[What the task requires]
Return, exactly and in full, the lines of the records below starting at the one with "28: (460, 246, 1.38)" and ending at the one with "39: (533, 403, 1.59)", and no other lines.

[Source information]
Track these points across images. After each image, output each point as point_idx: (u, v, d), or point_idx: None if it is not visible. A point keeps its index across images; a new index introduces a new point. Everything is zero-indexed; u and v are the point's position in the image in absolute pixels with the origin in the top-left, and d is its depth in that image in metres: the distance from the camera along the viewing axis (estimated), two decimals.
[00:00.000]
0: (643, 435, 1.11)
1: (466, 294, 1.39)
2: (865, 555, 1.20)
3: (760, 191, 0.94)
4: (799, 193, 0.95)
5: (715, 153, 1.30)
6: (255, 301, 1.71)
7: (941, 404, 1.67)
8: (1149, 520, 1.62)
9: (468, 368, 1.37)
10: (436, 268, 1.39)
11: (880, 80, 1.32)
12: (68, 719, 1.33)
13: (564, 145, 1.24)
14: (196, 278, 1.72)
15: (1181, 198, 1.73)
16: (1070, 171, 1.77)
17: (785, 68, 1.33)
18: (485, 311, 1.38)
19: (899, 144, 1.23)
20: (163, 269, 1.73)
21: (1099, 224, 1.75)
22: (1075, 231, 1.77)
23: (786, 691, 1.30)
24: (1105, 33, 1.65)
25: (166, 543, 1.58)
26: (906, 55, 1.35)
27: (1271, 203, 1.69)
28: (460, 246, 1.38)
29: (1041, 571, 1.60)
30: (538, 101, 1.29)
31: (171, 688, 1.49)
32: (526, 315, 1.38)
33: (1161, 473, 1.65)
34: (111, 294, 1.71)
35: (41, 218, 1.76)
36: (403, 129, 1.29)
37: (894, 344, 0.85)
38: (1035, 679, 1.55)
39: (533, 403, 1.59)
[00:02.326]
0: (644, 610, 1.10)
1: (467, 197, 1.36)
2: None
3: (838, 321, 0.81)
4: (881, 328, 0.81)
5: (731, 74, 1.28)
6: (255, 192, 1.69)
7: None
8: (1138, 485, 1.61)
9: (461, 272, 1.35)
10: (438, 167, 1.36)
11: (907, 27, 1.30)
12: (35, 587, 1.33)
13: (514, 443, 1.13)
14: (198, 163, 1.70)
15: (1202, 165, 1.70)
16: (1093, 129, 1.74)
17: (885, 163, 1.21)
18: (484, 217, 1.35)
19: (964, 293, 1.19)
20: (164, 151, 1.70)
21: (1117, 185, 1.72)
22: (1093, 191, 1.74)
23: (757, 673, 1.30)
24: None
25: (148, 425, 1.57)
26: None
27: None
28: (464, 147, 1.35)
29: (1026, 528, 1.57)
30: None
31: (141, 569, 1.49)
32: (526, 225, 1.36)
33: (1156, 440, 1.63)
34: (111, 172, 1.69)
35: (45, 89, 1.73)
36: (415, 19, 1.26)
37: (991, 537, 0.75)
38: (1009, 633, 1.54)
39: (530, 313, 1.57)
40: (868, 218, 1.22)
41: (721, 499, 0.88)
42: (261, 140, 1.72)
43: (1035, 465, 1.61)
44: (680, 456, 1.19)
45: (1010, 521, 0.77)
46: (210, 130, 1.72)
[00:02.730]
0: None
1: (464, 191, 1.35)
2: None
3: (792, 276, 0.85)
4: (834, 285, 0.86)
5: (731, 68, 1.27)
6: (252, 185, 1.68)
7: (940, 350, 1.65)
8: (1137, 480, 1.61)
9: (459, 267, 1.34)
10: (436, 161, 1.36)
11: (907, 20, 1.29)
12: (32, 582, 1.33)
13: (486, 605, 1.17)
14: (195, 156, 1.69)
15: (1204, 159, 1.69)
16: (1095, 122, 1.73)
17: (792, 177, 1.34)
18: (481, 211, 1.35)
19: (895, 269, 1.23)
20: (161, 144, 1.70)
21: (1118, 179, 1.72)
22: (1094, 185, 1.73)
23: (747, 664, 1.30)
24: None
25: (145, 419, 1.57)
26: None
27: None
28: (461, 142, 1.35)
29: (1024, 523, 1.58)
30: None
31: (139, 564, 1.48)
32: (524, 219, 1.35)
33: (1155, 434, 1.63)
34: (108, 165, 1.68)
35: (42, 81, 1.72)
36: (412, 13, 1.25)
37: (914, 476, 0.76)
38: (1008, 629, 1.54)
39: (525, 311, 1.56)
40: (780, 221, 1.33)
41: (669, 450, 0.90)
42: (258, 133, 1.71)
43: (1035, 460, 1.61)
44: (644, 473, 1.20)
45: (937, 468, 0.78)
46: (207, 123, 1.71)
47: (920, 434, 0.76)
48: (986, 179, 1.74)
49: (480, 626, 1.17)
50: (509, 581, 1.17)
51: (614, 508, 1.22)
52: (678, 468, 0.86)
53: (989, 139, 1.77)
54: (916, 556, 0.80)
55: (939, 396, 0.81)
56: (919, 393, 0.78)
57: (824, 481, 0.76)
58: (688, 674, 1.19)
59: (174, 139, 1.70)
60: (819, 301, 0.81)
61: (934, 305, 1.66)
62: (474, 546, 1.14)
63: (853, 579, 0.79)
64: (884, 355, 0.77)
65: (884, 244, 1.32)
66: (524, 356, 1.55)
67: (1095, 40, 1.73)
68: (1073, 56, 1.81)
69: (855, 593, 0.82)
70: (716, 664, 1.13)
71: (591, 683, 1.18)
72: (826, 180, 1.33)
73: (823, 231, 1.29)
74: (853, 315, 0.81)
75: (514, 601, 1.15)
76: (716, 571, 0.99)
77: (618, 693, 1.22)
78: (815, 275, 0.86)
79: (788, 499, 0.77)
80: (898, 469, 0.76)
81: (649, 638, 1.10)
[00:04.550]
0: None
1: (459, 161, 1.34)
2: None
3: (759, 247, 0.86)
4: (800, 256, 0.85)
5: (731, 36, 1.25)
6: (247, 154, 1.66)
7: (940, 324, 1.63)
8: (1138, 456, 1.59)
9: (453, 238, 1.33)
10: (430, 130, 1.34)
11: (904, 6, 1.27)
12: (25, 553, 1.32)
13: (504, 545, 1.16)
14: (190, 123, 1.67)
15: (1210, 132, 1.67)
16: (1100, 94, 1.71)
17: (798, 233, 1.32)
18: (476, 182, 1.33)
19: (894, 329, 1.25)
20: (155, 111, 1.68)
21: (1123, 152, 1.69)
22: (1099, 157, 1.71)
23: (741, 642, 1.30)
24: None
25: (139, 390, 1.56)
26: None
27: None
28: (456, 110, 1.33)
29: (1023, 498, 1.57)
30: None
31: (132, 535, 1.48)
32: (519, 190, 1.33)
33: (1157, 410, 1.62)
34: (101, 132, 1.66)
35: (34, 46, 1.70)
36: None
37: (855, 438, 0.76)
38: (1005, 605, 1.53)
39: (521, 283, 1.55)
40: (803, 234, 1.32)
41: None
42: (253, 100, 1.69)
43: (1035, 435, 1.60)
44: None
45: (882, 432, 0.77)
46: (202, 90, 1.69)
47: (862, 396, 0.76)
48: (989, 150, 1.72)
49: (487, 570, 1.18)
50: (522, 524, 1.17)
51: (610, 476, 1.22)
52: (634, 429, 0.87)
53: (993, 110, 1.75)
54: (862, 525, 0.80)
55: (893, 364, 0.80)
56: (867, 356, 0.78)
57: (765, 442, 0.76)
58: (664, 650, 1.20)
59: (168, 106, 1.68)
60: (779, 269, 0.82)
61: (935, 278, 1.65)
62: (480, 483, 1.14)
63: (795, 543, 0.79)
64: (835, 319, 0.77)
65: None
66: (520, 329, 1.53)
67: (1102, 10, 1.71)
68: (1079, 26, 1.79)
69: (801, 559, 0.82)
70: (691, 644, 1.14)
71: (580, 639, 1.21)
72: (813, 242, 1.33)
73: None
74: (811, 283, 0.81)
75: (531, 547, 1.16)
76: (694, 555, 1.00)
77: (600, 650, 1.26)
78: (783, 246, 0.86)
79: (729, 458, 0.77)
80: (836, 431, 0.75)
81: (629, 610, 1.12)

---

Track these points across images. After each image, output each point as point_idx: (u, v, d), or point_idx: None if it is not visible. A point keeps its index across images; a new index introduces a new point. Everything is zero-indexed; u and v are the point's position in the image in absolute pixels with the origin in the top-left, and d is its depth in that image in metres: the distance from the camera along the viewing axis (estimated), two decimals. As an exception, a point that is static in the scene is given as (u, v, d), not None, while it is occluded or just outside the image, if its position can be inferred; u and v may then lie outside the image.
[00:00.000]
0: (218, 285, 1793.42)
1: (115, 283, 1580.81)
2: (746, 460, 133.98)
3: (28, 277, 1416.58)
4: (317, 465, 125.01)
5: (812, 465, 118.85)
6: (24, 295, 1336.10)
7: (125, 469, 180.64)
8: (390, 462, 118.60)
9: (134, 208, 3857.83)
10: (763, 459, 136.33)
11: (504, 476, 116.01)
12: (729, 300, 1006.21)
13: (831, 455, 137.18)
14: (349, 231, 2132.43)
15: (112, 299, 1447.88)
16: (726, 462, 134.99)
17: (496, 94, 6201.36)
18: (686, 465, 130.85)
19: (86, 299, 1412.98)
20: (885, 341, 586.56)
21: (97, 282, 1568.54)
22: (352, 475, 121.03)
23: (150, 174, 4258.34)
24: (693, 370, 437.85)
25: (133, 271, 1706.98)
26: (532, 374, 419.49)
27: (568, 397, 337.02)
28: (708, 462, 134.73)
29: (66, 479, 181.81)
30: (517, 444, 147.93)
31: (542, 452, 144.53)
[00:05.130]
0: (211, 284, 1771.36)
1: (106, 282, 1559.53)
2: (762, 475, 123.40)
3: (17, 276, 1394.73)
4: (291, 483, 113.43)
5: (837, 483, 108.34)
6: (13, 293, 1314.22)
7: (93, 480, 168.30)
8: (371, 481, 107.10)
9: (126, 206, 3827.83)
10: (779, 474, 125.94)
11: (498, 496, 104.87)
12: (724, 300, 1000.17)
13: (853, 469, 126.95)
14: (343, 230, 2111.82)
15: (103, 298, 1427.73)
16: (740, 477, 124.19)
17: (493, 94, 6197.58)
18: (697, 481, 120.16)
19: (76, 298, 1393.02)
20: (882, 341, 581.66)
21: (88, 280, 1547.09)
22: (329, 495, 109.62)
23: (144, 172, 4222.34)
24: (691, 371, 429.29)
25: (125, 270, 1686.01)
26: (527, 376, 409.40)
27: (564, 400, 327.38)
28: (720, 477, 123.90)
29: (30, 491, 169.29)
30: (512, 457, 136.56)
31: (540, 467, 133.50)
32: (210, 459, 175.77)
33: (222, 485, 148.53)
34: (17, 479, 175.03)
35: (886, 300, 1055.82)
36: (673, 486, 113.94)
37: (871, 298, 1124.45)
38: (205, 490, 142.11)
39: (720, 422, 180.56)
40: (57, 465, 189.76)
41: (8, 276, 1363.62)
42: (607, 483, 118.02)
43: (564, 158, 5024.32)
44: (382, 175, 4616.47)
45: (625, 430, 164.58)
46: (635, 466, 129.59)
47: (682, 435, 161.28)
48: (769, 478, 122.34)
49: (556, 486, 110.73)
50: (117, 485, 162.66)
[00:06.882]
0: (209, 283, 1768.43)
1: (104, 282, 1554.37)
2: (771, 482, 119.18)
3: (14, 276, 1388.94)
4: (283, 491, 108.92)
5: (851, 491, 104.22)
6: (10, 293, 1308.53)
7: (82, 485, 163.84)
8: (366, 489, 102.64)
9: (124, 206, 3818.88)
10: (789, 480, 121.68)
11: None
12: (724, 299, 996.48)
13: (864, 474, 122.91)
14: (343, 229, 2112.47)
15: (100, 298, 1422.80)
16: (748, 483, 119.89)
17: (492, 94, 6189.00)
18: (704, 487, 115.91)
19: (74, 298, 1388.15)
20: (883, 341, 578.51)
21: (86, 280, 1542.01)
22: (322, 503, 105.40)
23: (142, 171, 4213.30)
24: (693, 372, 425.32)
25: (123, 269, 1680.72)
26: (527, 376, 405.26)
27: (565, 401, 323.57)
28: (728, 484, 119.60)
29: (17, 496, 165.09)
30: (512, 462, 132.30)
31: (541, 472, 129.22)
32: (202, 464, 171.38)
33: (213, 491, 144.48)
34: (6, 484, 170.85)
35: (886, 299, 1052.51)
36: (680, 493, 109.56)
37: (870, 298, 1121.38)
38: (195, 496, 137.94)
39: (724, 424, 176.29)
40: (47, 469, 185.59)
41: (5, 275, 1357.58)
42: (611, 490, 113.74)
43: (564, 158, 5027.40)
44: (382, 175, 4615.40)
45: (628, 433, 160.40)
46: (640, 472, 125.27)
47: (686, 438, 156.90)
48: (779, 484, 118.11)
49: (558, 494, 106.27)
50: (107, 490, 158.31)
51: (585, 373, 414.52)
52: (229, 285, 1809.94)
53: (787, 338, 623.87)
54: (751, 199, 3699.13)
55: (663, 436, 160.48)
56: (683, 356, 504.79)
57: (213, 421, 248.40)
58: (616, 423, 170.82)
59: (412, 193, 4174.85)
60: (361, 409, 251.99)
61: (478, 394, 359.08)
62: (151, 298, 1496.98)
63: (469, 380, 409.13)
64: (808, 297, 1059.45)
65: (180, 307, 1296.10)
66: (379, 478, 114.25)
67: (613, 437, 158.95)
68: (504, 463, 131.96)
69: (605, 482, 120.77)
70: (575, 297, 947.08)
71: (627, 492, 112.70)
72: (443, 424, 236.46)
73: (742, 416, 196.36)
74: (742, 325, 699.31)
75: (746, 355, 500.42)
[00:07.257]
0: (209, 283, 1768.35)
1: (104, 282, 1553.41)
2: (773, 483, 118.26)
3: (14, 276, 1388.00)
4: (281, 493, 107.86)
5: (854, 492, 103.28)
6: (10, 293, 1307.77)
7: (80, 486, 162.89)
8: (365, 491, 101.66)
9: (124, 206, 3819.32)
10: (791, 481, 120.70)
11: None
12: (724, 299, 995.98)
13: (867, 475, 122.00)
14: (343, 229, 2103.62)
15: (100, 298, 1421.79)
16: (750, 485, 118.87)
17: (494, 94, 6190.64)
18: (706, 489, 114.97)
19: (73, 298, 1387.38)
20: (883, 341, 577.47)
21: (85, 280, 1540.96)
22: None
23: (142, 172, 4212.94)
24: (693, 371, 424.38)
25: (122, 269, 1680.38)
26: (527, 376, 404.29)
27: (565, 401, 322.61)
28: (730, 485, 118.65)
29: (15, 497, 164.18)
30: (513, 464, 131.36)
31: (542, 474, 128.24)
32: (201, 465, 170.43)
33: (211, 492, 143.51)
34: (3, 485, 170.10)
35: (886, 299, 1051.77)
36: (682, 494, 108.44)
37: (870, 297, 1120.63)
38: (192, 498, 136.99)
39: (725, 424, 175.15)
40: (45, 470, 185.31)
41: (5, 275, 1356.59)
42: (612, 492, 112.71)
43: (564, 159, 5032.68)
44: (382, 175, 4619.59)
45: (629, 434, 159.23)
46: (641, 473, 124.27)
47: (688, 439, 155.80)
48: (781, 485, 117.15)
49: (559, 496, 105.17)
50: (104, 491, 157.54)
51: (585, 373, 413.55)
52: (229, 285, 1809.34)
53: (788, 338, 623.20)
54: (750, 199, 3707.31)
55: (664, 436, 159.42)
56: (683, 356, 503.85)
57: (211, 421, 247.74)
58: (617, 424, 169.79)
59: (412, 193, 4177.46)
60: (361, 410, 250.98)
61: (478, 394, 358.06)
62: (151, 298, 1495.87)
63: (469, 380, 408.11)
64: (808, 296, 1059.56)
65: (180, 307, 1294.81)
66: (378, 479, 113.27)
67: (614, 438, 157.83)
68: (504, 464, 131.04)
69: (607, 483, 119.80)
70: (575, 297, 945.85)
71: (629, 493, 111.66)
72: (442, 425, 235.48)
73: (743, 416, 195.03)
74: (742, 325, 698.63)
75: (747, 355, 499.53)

...

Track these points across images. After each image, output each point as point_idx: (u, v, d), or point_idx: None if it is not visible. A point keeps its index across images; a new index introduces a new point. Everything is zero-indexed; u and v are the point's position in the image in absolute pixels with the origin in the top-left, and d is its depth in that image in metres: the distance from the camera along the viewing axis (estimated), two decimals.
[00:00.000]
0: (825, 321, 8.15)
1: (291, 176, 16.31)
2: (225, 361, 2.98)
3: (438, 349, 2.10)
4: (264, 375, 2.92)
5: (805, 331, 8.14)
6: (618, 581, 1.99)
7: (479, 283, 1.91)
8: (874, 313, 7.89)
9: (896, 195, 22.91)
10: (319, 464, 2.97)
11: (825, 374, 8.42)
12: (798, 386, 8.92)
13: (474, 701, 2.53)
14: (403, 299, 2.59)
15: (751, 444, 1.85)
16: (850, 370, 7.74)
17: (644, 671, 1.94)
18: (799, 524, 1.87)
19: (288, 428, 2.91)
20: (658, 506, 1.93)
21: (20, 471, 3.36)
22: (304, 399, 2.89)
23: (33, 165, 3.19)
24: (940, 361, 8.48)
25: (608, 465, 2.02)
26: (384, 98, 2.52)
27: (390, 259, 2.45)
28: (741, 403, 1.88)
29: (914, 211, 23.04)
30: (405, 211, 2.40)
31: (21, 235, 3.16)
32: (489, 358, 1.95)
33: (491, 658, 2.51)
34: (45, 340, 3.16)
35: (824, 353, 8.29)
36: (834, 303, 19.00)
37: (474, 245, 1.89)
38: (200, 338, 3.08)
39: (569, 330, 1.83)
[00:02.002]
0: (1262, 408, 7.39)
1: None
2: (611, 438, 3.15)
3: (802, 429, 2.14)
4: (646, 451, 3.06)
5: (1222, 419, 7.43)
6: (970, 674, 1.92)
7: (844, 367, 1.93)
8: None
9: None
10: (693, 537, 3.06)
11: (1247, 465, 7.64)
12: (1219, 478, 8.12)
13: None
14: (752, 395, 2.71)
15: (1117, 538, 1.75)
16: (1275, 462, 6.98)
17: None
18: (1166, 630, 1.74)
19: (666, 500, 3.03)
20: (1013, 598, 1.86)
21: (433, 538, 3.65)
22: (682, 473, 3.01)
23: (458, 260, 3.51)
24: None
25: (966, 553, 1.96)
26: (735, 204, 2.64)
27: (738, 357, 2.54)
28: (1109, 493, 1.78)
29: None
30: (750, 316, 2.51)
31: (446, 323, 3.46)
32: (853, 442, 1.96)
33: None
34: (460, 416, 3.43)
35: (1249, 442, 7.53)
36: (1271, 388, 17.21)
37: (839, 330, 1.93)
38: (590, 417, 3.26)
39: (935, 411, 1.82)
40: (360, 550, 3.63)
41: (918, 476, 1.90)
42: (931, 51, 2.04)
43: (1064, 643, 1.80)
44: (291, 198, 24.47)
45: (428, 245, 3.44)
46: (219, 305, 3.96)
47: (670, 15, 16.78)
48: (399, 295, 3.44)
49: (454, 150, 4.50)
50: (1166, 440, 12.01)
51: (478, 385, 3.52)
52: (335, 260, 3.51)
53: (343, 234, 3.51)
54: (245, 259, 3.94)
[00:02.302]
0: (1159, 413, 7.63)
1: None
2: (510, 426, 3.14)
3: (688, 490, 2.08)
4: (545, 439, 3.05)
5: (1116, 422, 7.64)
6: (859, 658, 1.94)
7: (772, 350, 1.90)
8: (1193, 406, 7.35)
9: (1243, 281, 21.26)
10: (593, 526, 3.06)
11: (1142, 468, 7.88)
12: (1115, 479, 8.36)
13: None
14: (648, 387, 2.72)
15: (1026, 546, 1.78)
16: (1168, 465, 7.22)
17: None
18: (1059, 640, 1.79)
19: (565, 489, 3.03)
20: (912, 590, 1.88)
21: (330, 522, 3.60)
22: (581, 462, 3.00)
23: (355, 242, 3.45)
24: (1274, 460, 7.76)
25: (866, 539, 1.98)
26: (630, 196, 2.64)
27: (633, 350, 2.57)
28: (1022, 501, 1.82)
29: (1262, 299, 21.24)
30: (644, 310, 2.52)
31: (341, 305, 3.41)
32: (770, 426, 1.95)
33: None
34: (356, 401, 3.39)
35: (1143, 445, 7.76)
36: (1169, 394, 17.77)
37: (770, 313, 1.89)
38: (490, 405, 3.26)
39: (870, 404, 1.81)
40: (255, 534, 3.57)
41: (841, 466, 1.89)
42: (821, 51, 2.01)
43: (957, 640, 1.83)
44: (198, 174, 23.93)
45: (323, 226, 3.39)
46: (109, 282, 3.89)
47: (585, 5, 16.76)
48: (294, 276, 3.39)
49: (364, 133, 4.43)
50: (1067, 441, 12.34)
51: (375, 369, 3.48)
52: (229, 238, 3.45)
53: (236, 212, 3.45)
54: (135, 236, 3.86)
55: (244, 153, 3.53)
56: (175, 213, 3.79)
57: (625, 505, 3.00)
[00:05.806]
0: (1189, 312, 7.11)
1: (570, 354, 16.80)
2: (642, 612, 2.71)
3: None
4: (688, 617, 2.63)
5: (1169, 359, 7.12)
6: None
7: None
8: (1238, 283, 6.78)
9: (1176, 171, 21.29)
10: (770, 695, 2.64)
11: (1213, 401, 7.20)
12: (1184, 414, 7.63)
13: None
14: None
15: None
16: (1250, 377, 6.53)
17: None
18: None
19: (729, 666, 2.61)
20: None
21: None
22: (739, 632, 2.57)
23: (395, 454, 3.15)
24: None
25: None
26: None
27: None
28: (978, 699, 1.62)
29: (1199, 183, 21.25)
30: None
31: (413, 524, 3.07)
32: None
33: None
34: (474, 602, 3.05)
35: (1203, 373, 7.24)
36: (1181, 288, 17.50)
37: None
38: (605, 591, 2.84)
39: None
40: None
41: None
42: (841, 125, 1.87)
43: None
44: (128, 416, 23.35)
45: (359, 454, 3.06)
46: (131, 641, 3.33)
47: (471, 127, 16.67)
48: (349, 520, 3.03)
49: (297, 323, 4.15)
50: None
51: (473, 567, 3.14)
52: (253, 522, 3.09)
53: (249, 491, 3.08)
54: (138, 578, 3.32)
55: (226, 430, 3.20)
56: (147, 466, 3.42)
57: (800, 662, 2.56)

[Answer to the problem]
28: (460, 246, 1.38)
29: (1041, 571, 1.60)
30: (538, 101, 1.29)
31: (171, 688, 1.49)
32: (526, 315, 1.38)
33: (1161, 473, 1.65)
34: (111, 294, 1.71)
35: (41, 218, 1.76)
36: (403, 129, 1.29)
37: (894, 344, 0.85)
38: (1035, 679, 1.55)
39: (533, 403, 1.59)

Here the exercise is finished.